### Text

= = = = = = =

I had been following the so-called “frozen conflicts” in post-Soviet states since the late 1980s (albeit not always very closely), and I recall thinking at the time that officials in Kyiv and (especially) Tbilisi should be extremely worried about Moscow’s reaction to the Kosovo recognition and Bucharest Summit Declaration. This was before the financial crisis had taken some of the wind out of Moscow’s sails, and after more than eight years of robust economic growth and the consolidation of Putin’s “power vertical,” the Kremlin was intent on signaling to the West that its security concerns and political interests, particularly but not only in post-Soviet space, could no longer be ignored.

Sure enough, Moscow began ratcheting up the pressure on Tbilisi in the following months, and despite multiple warnings from Western officials, Georgia’s President Mikheil Saakashvili eventually responded to Moscow’s provocations and ordered his forces into South Ossetia, which precipitated the Russian invasion and ended any hope that Tbilisi has of reasserting its sovereignty in either area for the foreseeable future. It also meant that incorporating Georgia into NATO was off the table, at least temporarily.

NATO and the Ukrainian crisis

With Georgia’s bid to join NATO thwarted, the Kremlin’s propaganda organs began boring in on Ukraine in late 2008, focusing on the possibility that Kyiv would refuse to extend the Russian Black Sea Fleet’s basing agreement in Sevastopol and the alleged the mistreatment of Russophones in the country. I believed at the time, and continue to believe, that Moscow was gearing up to provoke a crisis over Ukraine and would have done so at some point in 2009 had John McCain been elected U.S. president.

A number of developments put NATO accession and Ukraine’s external orientation on the backburner, however, including (1) Obama’s victory; (2) the punishing impact of the financial crisis on the Russian economy; (3) the Washington-Moscow reset; (4) the electoral defeat of Viktor Yushchenko (who was hated by Moscow); and (5) the willingness of Ukraine’s new president, Viktor Yanukovich, to quickly come to an agreement with Moscow over an extension of the Black Sea Fleet’s basing agreement and natural gas pricing. However, while the issue of NATO expansion and the external orientation of Georgia and Ukraine had been tabled, it had not been resolved, and I was convinced that Ukraine in particular was going to provoke a crisis at some point if Washington and Moscow did not make a major effort to work out a compromise (e.g., some kind of formal neutrality for both countries).

No such effort was made, and sure enough the crisis came in late 2013 when the European Union decided to offer association agreements – coupled with so-called Deep and Comprehensive Free Trade Agreements (AA/DCFTA) – to Moldova, Armenia, Georgia, and Ukraine. Again, AA/DCFTA’s are not commitments by the EU to membership in general or by any particular date – Turkey has had the equivalent of an association agreement with the EU (then the EEC) since 1963. And for most EU bureaucrats, AA/DCFTAs are essentially technical agreements about trade and commerce. But in Moscow they were, and are, viewed as major steps toward incorporation into the Western institutional order, as well as a backdoor path to eventual NATO accession.

= = = = = = =

### Exercise tasks
a. According to the text, since what year has Turkey had the equivalent of an association agreement with the EU?
b. Name every country that, according to the text, the European Union offered association agreements to in late 2013.

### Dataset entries
= = = = = = =

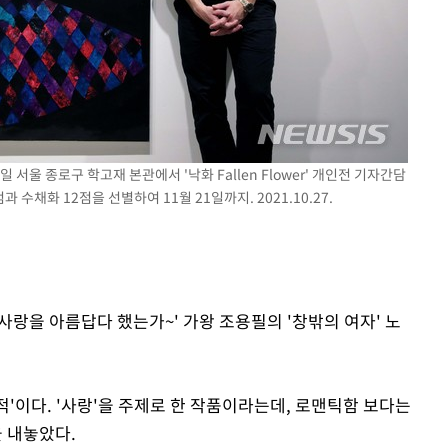
일 서울 종로구 학고재 본관에서 '낙화 Fallen Flower' 개인전 기자간담
 수채화 12점을 선별하여 11월 21일까지. 2021.10.27.
 사랑을 아름답다 했는가~' 가왕 조용필의 '창밖의 여자' 노
적'이다. '사랑'을 주제로 한 작품이라는데, 로맨틱함 보다는
 내놓았다.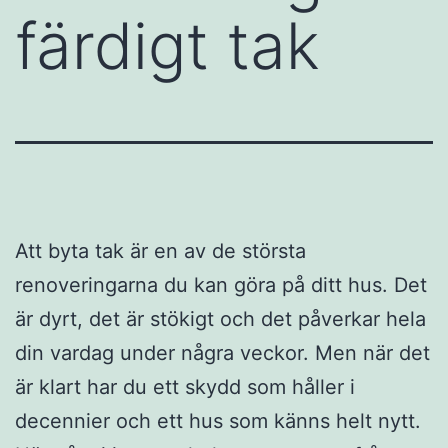
färdigt tak
Att byta tak är en av de största
renoveringarna du kan göra på ditt hus. Det
är dyrt, det är stökigt och det påverkar hela
din vardag under några veckor. Men när det
är klart har du ett skydd som håller i
decennier och ett hus som känns helt nytt.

= = = = = = =

### Answer list
a. Since 1963.

b. Moldova, Armenia, Georgia, and Ukraine.